Rename "Patrick Hand" to "Comic Neue" throughout the records below and give all their lines again with nothing else changed. Leave the pictures out.

## Provided data
::::::::::
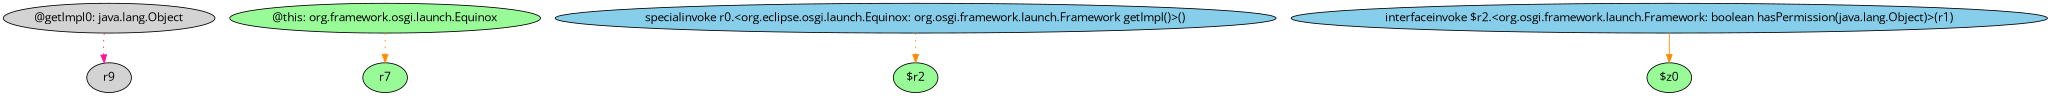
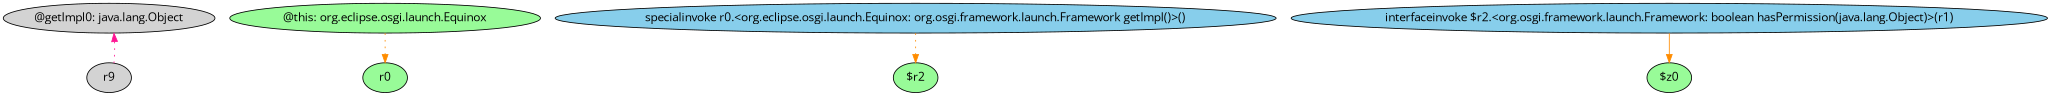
  digraph {
    fontname="Open Sans"
    node [fillcolor=palegreen fontname="Open Sans" style=filled]
    edge [color=darkorange fontname="Open Sans" style=dotted]
    n1 [fillcolor=lightgrey label="@getImpl0: java.lang.Object"]
    n2 [fillcolor=lightgrey label=r9]
-   n3 [label="@this: org.framework.osgi.launch.Equinox"]
-   n4 [label=r7]
+   n3 [label="@this: org.eclipse.osgi.launch.Equinox"]
+   n4 [label=r0]
    n5 [fillcolor=skyblue label="specialinvoke r0.<org.eclipse.osgi.launch.Equinox: org.osgi.framework.launch.Framework getImpl()>()"]
    n6 [label="$r2"]
    n7 [fillcolor=skyblue label="interfaceinvoke $r2.<org.osgi.framework.launch.Framework: boolean hasPermission(java.lang.Object)>(r1)"]
    n8 [label="$z0"]
-   n1 -> n2 [color=deeppink]
+   n2 -> n1 [color=deeppink]
    n3 -> n4
    n5 -> n6
    n7 -> n8 [style=solid]
  }
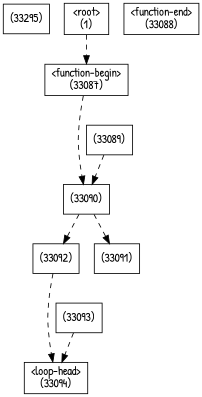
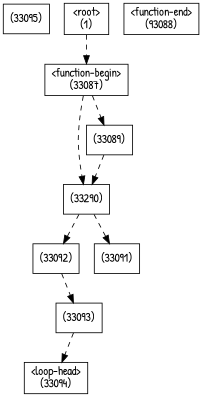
  digraph {
    fontname="Patrick Hand"
    node [fontname="Patrick Hand" shape=box]
    edge [fontname="Patrick Hand" style=dashed]
-   n1 [label="(33295)"]
+   n1 [label="(33095)"]
    n2 [label="<loop-head>\n(33094)"]
    n3 [label="(33093)"]
    n4 [label="(33092)"]
    n5 [label="(33091)"]
-   n6 [label="(33090)"]
+   n6 [label="(33290)"]
    n7 [label="(33089)"]
    n8 [label="<function-begin>\n(33087)"]
-   n9 [label="<function-end>\n(33088)"]
+   n9 [label="<function-end>\n(93088)"]
    n10 [label="<root>\n(1)"]
    n3 -> n2
-   n4 -> n2
+   n4 -> n3
    n6 -> n4
    n6 -> n5
    n7 -> n6
    n8 -> n6
+   n8 -> n7
    n10 -> n8
  }
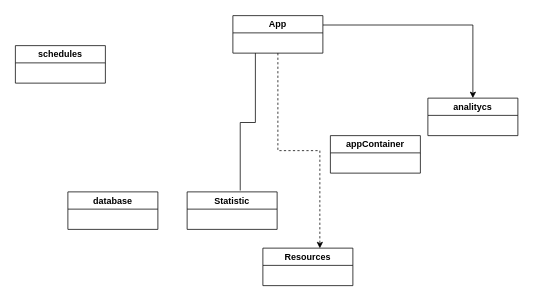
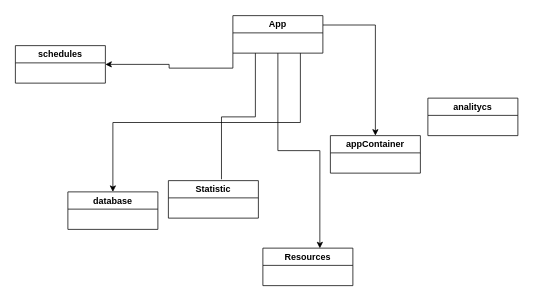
::::::::::
## Finished exercise
  digraph {
    fontname="Open Sans"
    node [fillcolor=palegreen fontname="Open Sans" style=filled]
    edge [color=darkorange fontname="Open Sans" style=dotted]
    n1 [fillcolor=lightgrey label="@getImpl0: java.lang.Object"]
    n2 [fillcolor=lightgrey label=r9]
-   n3 [label="@this: org.framework.osgi.launch.Equinox"]
-   n4 [label=r7]
+   n3 [label="@this: org.eclipse.osgi.launch.Equinox"]
+   n4 [label=r0]
    n5 [fillcolor=skyblue label="specialinvoke r0.<org.eclipse.osgi.launch.Equinox: org.osgi.framework.launch.Framework getImpl()>()"]
    n6 [label="$r2"]
    n7 [fillcolor=skyblue label="interfaceinvoke $r2.<org.osgi.framework.launch.Framework: boolean hasPermission(java.lang.Object)>(r1)"]
    n8 [label="$z0"]
-   n1 -> n2 [color=deeppink]
+   n2 -> n1 [color=deeppink]
    n3 -> n4
    n5 -> n6
    n7 -> n8 [style=solid]
  }
  digraph {
    fontname="Comic Neue"
    node [fontname="Comic Neue" shape=box]
    edge [fontname="Comic Neue" style=dashed]
-   n1 [label="(33295)"]
+   n1 [label="(33095)"]
    n2 [label="<loop-head>\n(33094)"]
    n3 [label="(33093)"]
    n4 [label="(33092)"]
    n5 [label="(33091)"]
-   n6 [label="(33090)"]
+   n6 [label="(33290)"]
    n7 [label="(33089)"]
    n8 [label="<function-begin>\n(33087)"]
-   n9 [label="<function-end>\n(33088)"]
+   n9 [label="<function-end>\n(93088)"]
    n10 [label="<root>\n(1)"]
    n3 -> n2
-   n4 -> n2
+   n4 -> n3
    n6 -> n4
    n6 -> n5
    n7 -> n6
    n8 -> n6
+   n8 -> n7
    n10 -> n8
  }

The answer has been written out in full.